As businesses increasingly use the data collected on their workers to power algorithms that create and shape work rules and management decisions, like hiring, wage-setting, and performance and review ratings, this becomes an ever more important issue (having greater potential impact and implications) when we consider the millions of workers affected.
For example, here in the United States and abroad, drivers have been involved in ongoing disputes with ride-hail companies like Uber and Lyft over data privacy issues, demanding that the companies disclose and share data that is being collected on them (e.g. app log on/off times, location and pay information, passenger ratings and reviews, etc.). For these drivers, having access to this data would level an already drastically uneven playing field because companies collect and control data on virtually everything they do. Thus, if shared more broadly, data is a powerful policymaking tool to inform and shape laws concerning labor, transportation, and other public policies, as we saw in New York City, home of the first national case where making ride data available led to a ride-hail minimum wage.
Data Policies That Recognize All Aspects of Life
Let’s pay close attention to what happens with the CCPA, especially as activists who helped push the CCPA forward have recently collected more than 900,000 signatures for a new ballot initiative that would replace the CCPA with the (tougher) California Privacy Rights Act of 2020. State residents could vote on it this November. California is home to many of the country and the world’s most powerful companies, and it is sure to set a tone for how we handle and think about personal data collection and use in the United States.
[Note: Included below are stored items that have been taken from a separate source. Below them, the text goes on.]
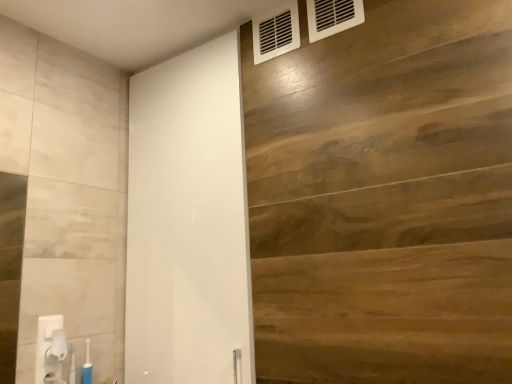
Question: Does white plastic vent at upper right, the 2th air conditioning viewed from the right, lie behind wooden panel at upper right?

Choices:
 (A) yes
 (B) no

Answer: (A)

Question: Is white plastic vent at upper right, which is the 2th air conditioning from front to back, in contact with wooden panel at upper right?

Choices:
 (A) no
 (B) yes

Answer: (A)

Question: Does white plastic vent at upper right, the 1th air conditioning when ordered from back to front, have a lesser width compared to wooden panel at upper right?

Choices:
 (A) no
 (B) yes

Answer: (B)

Question: Is white plastic vent at upper right, placed as the 1th air conditioning when sorted from left to right, not within wooden panel at upper right?

Choices:
 (A) no
 (B) yes

Answer: (A)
Given what is happening with workers’ battles over data around the world, it is evident that debates over how our personal data is handled, and who should have rights to control this data, are also labor rights debates. In most places across the country, adequate data privacy laws are lacking, and the only means for individuals to gain access to their personal data is by relying on unilateral business action, or cities and data privacy advocates pressuring businesses to act. And while these latter forms of collective action are important, labor unions and worker organizations must also take up the torch on the issue of data privacy, and must be supported by law in their efforts.
Policies that protect us as consumers but fall short in protecting us as workers fail to recognize us to the full extent of our lives.
So when we think about the issue of data privacy, let’s also always consider the need for technology policies that address the risks that workers face. Policies that protect us as consumers but fall short in protecting us as workers fail to recognize us to the full extent of our lives. When we as workers are making claims on our right to have access and control over our personal data, we are also making a claim on our livelihoods—our ability to have an adequate and secure income, to have benefits and paid leave, and have a better quality of life. This is inextricably linked to our ability to consume. Policies that protect us as consumers should protect us as workers, too.